Abstract
Background: General practitioners (GPs) have a central place in the management of asthma, particularly in the context of acute exacerbations.
Aim: To evaluate the management of asthma exacerbations by GPs, and to investigate the ability of risk factors for near fatal asthma to predict the severity of asthma attacks in the community.
Design of study: A 1-month multicentre cross-sectional survey.
Setting: One thousand and ninety-four GPs of the French Sentinel Network were contacted; 365 responded.
Methods: Asthma exacerbations were classified according to severity at presentation. Univariate and multivariate analyses were performed by logistic regression to identify those factors associated with severe exacerbations.
Results: Exacerbations were described in 219 patients with asthma. Over half (54%) of exacerbations were severe. Peak expiratory flow was recorded during the consultation in 55% of patients who were more than 5 years old. ß2 agonists were prescribed to 93% of patients, systemic corticosteroids to 71%, and antibiotics to 64%. Only 42% of patients had a written action plan for self-management of exacerbations. Risk factors for near fatal asthma, identified in 26% of patients, were not significantly associated with severe asthma exacerbations. Short duration of exacerbation before consultation (<3 hours) was associated with an increase in relative risk of severe exacerbation of 3.38, 95% confidence intervals (CIs) = 1.19 to 9.61, compared with duration of >3 hours.
Conclusion: Risk factors for near fatal asthma identified in previous studies were not predictive of a severe exacerbation in general practice, with the exception of short duration of exacerbation before consultation. This suggests that new methods to predict risk in the outpatient settings should be developed.

| Apply what you read |
• 1. According to the asthma study abstract, how many general practitioners responded to the survey?
• 2. List every section label that ends with a colon in the asthma study abstract.
• 3. Please transcribe the asthma study abstract word for word, everything from "Aim: To evaluate" down to "in the community.".

Data records

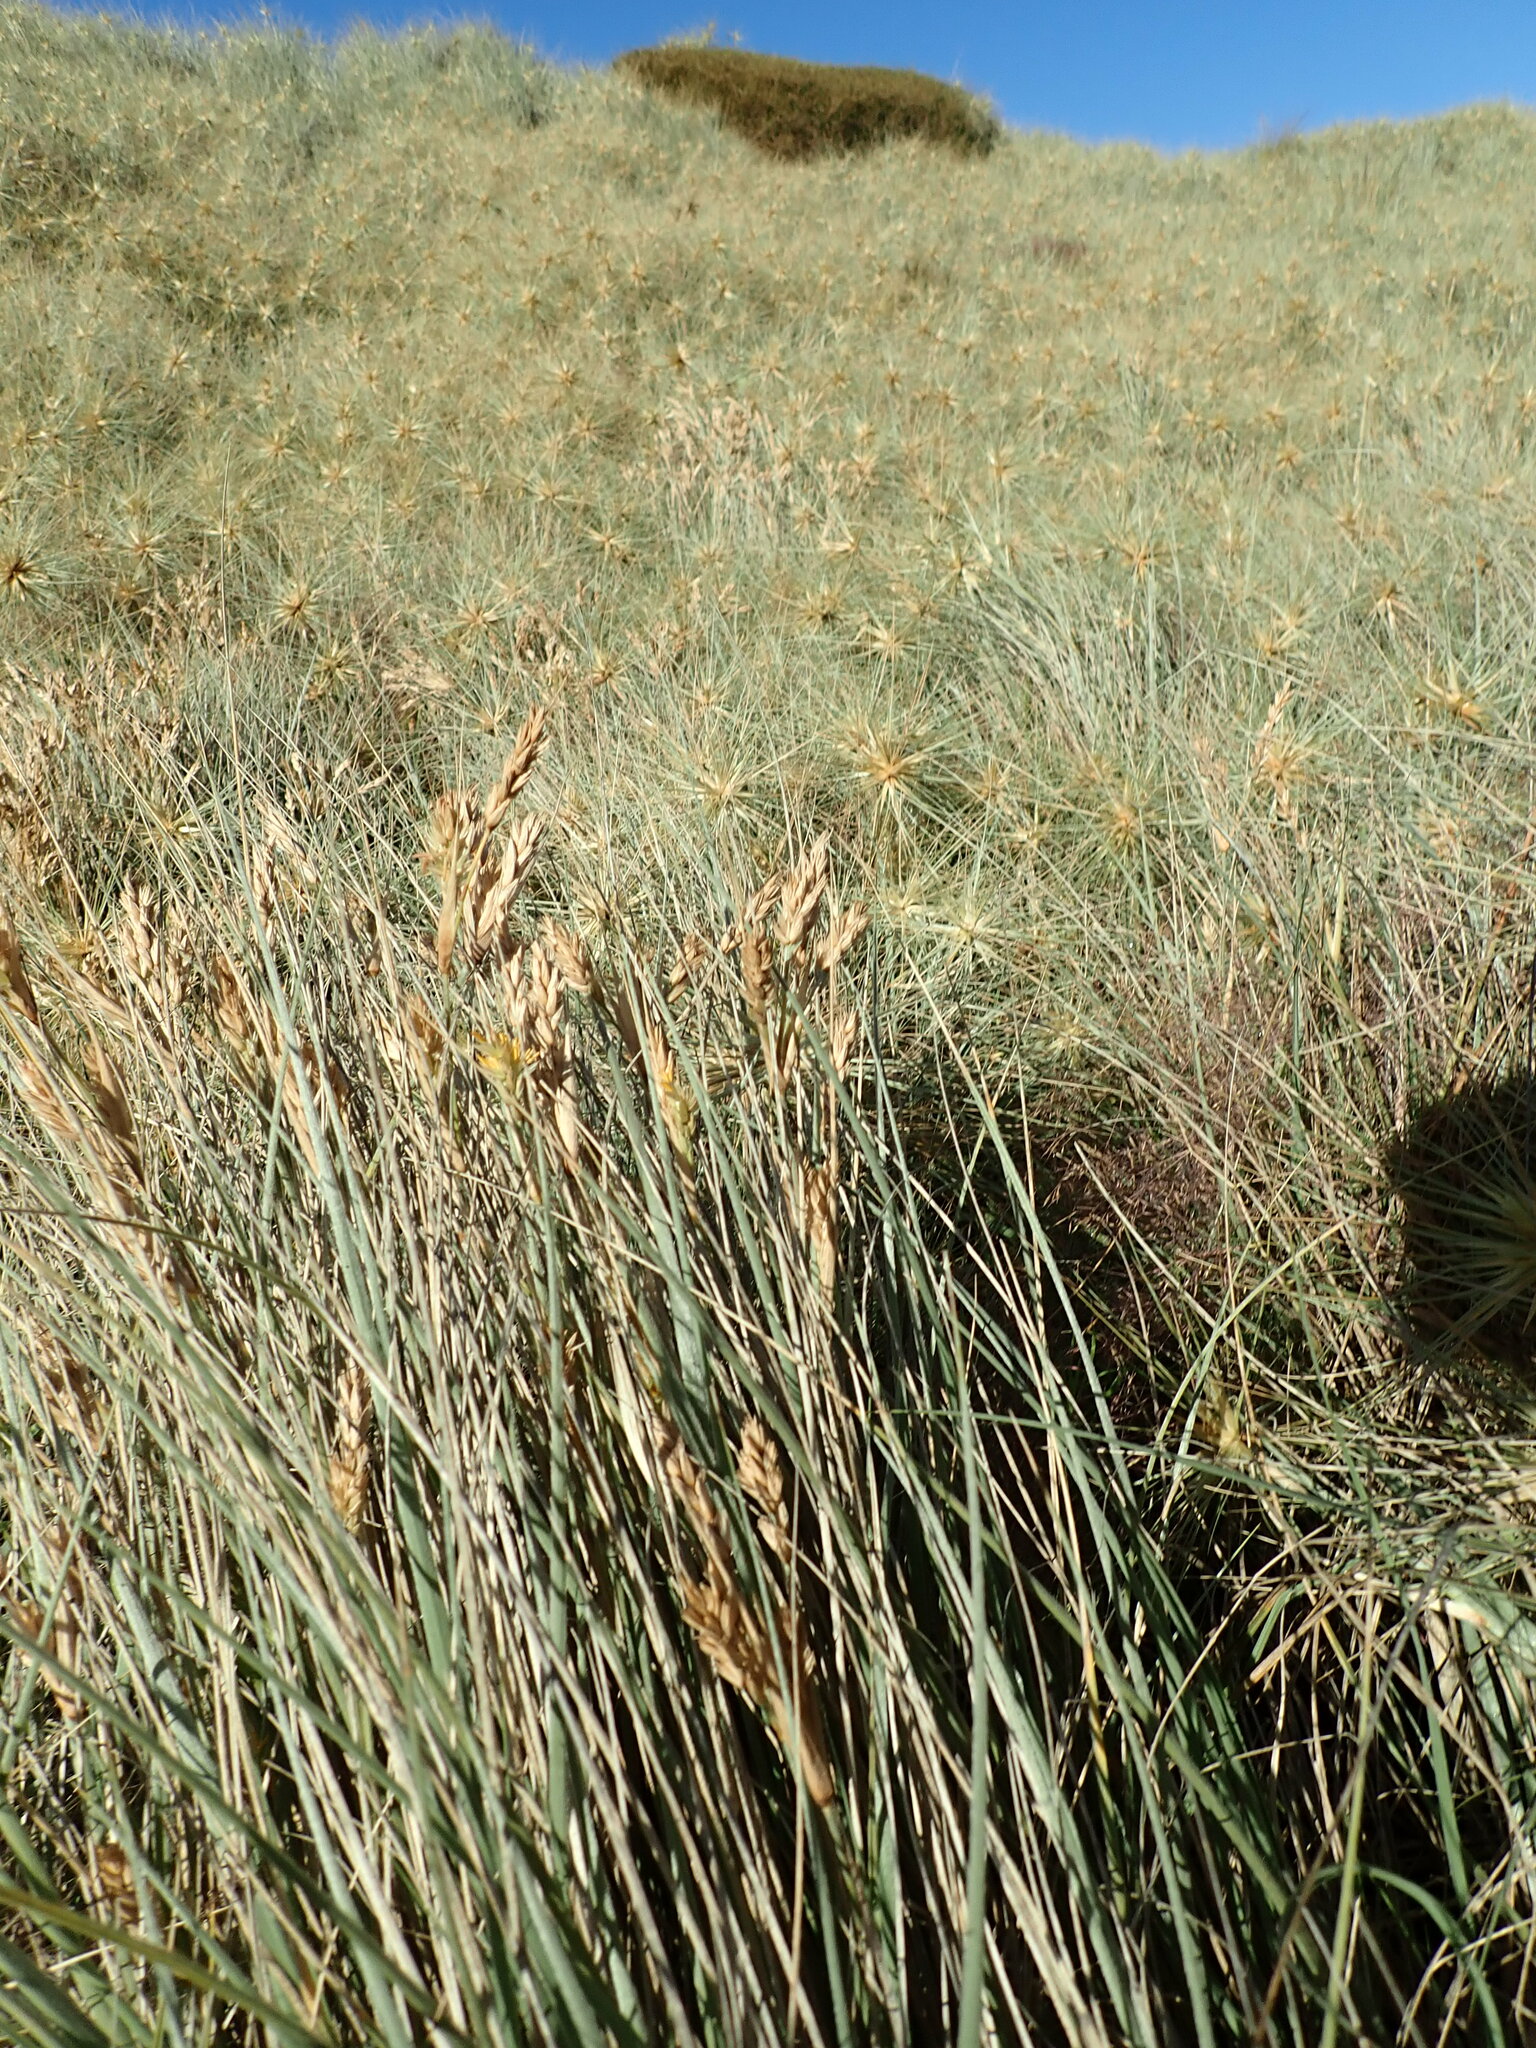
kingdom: Plantae
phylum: Tracheophyta
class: Liliopsida
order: Poales
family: Poaceae
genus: Spinifex
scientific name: Spinifex sericeus
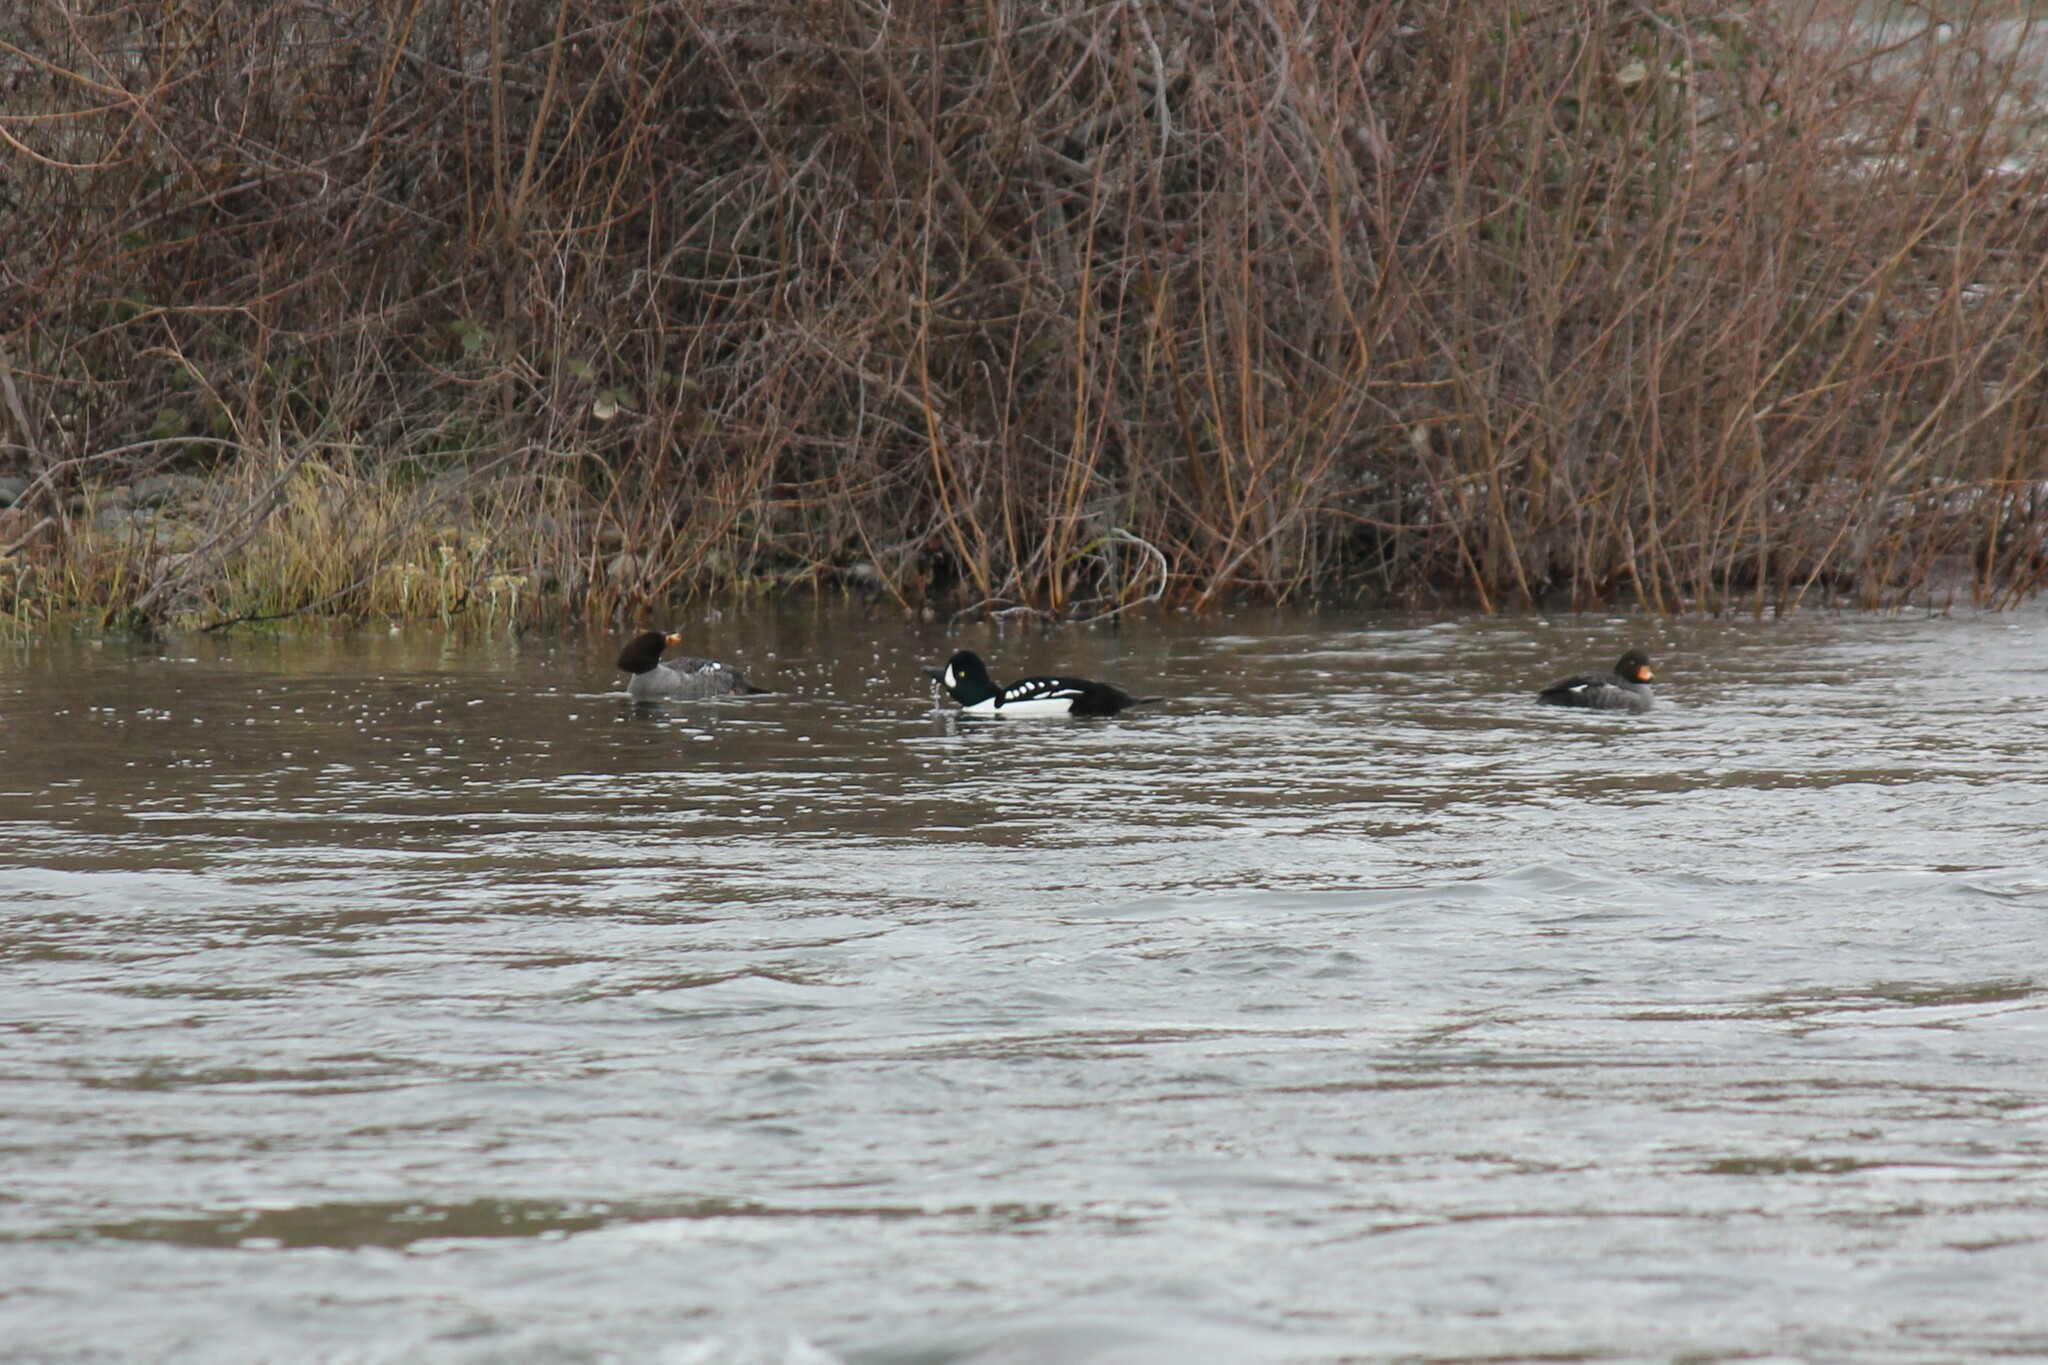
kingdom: Animalia
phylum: Chordata
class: Aves
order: Anseriformes
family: Anatidae
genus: Bucephala
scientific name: Bucephala islandica
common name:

| Solutions |
• 1. 365

• 2. Background, Aim, Design of study, Setting, Methods, Results, Conclusion

• 3.
Aim: To evaluate the management of asthma exacerbations by GPs, and to investigate the ability of risk factors for near fatal asthma to predict the severity of asthma attacks in the community.